CGI Q&A with ASU Fellow Retha Hill
Director, New Media Innovation Lab
Professor of Practice, Walter Cronkite School of Journalism and Mass Communication

CGI: Please share a little bit about your work or research.

Professor Hill: I look at how universities, particularly journalism schools can help the journalists of the future get there now from learning how to be entrepreneurial and intrapreneurial-minded,  through building skills in product develop development from inception to completion, and by helping students think about monetizing in their projects. It can be a huge problem, the notion of monetizing whatever it is a journalist is proposing. It’s something that journalists have traditionally shied away from because we didn’t want conflict of interest.
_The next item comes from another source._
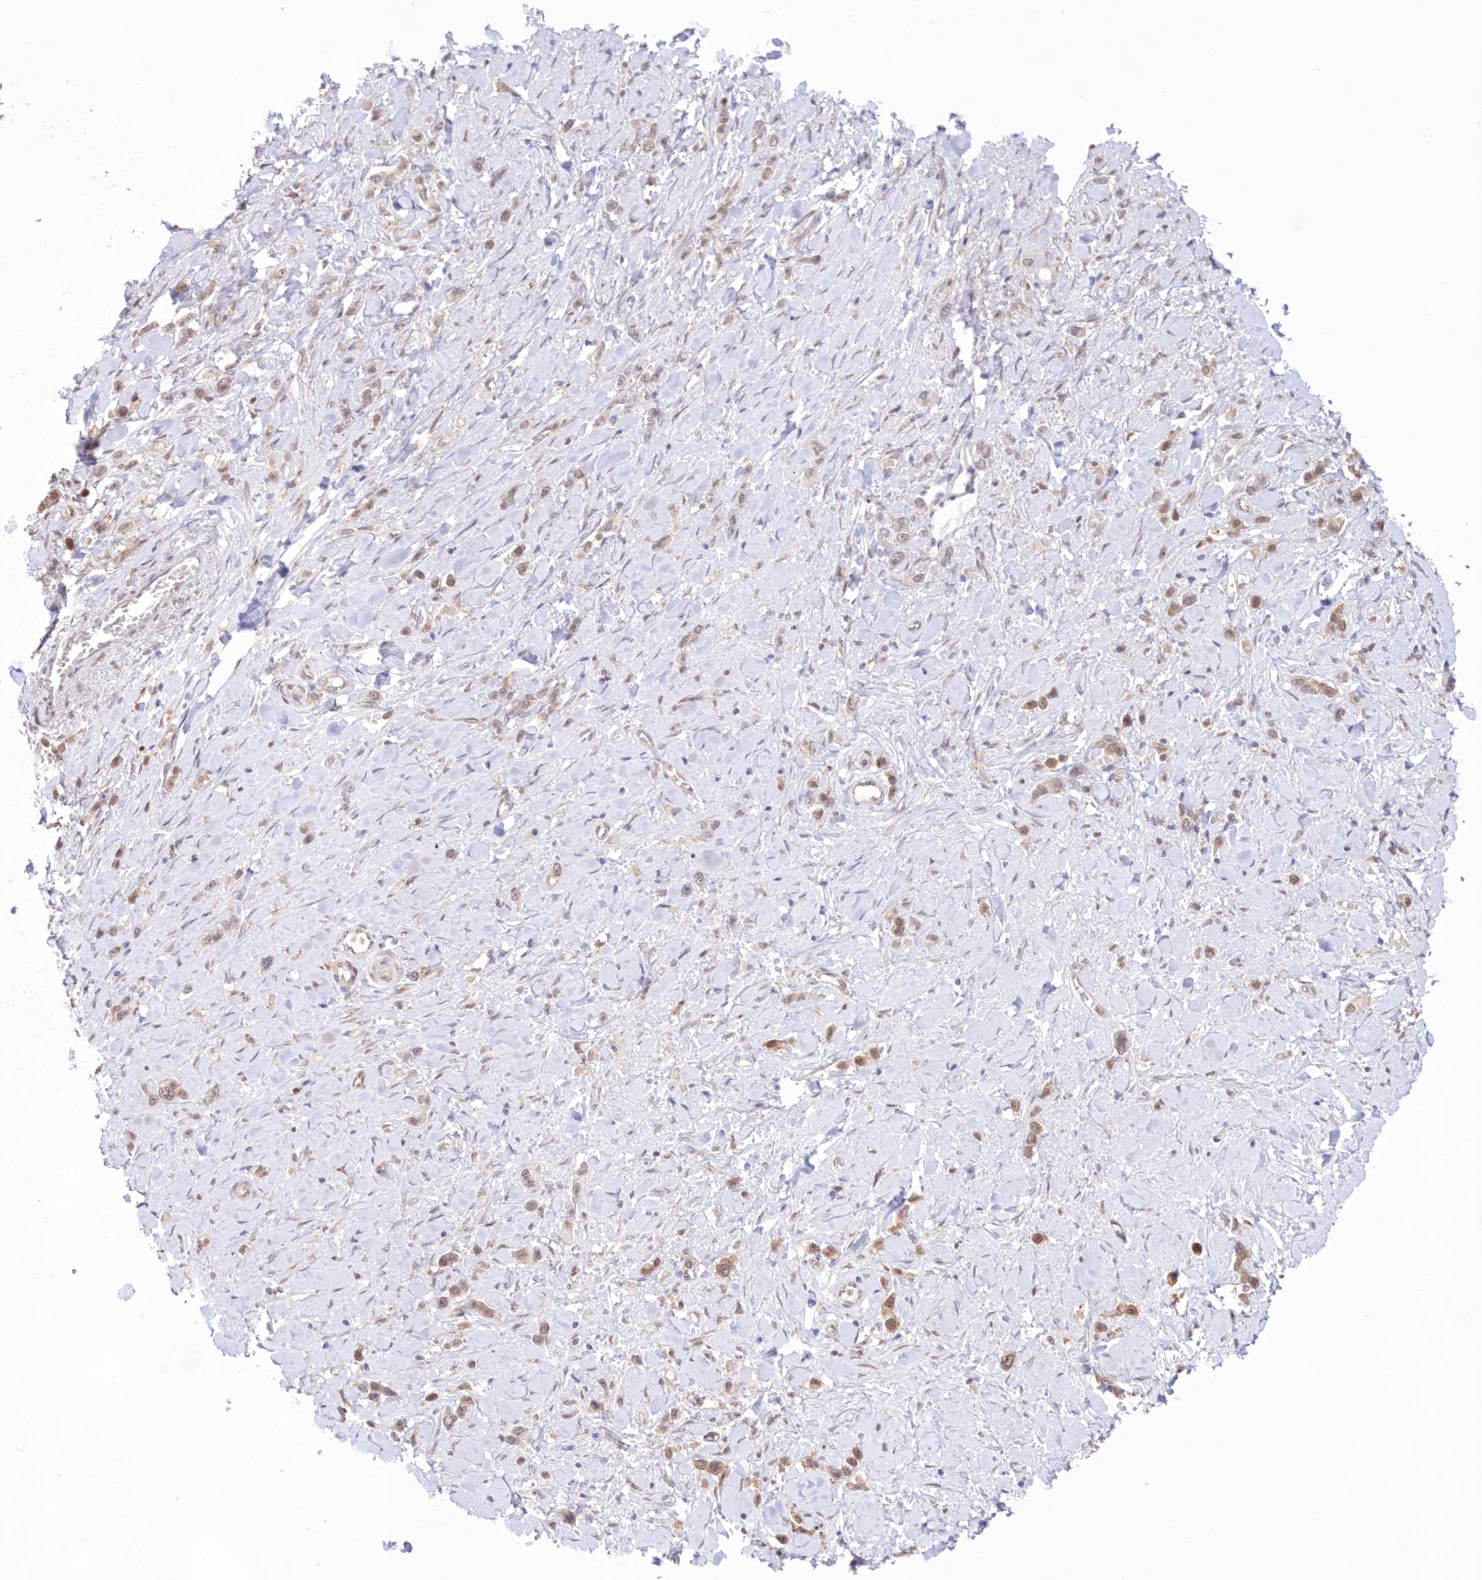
{"staining": {"intensity": "weak", "quantity": ">75%", "location": "cytoplasmic/membranous"}, "tissue": "stomach cancer", "cell_type": "Tumor cells", "image_type": "cancer", "snomed": [{"axis": "morphology", "description": "Normal tissue, NOS"}, {"axis": "morphology", "description": "Adenocarcinoma, NOS"}, {"axis": "topography", "description": "Stomach, upper"}, {"axis": "topography", "description": "Stomach"}], "caption": "IHC of stomach adenocarcinoma exhibits low levels of weak cytoplasmic/membranous positivity in approximately >75% of tumor cells. Nuclei are stained in blue.", "gene": "RNPEP", "patient": {"sex": "female", "age": 65}}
So part of what we do at the lab is provide the support and space for students to build an understanding of emerging technologies so that some of the journalists can do basic development work on their own.

CGI: Why is this important for journalism students?

Professor Hill:
An issue with some journalism and media funding initiatives is that they give money to journalists that come up with a fabulous idea, but there are gaps in project execution and/or product delivery because the awardees do not understand enough of the technology. For example, the journalist cannot do the development and they spend much of the budget hiring a developer who also does not deliver. This can happen because of disconnects in the journalists ability to assess the technical needs of the project, the communication of those technical needs, and even the capabilities of the developer. There may also be a gap in the development community of people who say they can do something, and people who can actually do it. Then, there may also be issues with finding the right people who can understand your business. Of course, many developers can probably do an iPhone application, but if the journalist can’t walk them through the project and explain what they really want, then they get a project or product that has cost a lot of money and is less than ideal. I think it is incumbent upon the journalist, and the journalism students, to really understand enough of the technology to have a productive conversation. It’s like, if I’m speaking in Spanish, and you’re speaking in Russian, then we can’t understand each other. But, if I have some rudimentary Russian and you have some rudimentary Spanish, then we can probably carry on some kind of a conversation and get closer to what we need.

CGI: So, what does it mean to bridge the language/communication gap between journalists and technologists?

Professor Hill: It’s basically doing some of the work yourself. The lab has a student who is a broadcast major and he’s actually creating a mobile application for the Society of Professional Journalists that would be a mobile source book for all of their diversity sources. He’s taught himself jQuery mobile, which is not that hard, but now he has to build a backend. Now, Micah, our developer, has been teaching him python and he’s been reading these books on python. Will he get to the point that he’s a python expert? Probably not. But if he can build a simple backend, and he’s very entrepreneurial in his thinking, let’s say 6 months from now he’s walking down the street and has an idea for something, he can probably cobble together at least a minimally viable product and he can take it to a developer, or maybe even to a funder, and say, “This is where I think I want to go…” Then, he can get X number of dollars, he can then hire someone who could do the more complex iPhone application that uses Objective-C or some of the programming that you need for Android, or Blackberrry.

In another example, our students are learning GIS, they’re learning about database manipulation and creation, these are the kinds of skills that will serve journalists well in the future. It will certainly help Cronkite students beat the competition. Cause nowadays, typical journalism student a major j-school will know how to report, they know how to do multimedia, they can shoot video, they can edit it themselves, they can post it, they can do social media, they might even understand SEO. But where we were maybe more cutting edge with that 4 or 5 years ago, now not only entrepreneurship, but being able to do some of the programming will give these students more of an edge in getting that job. In a small market, why not hire the journalist who can report the fire, and then in her spare time maybe work on a mobile application for the market? It saves the organization from having to hire a developer and pay $50,000 for it.

CGI: What are your thoughts on the intersection of Journalism and Games & Impact?

Professor Hill: I think two things: One, journalists across the country are still trying to figure out how to use games to teach people. It’s the same issue with education, it has to be fun, it has to be interesting, it has to bring people back. So, as journalists we’re always trying to teach complex issues to our readers, whether it’s the housing swaps, the economic meltdown, or what happening in the Middle East…  I think most journalists who have thought about this have tried, and failed, to come up with interesting ways to gamify the news. There have been a few successes, most of them failures. So that’s one issue. But, two, the other issue is, How can journalists use game technology to teach people about our industry, what it is that we do, and the decisions that we need to make as journalists? People have a view, especially in the last 10 to 15 years, that journalists are biased, and we put our biases out there, as opposed to understanding the choices that we have to make when we’re in the field.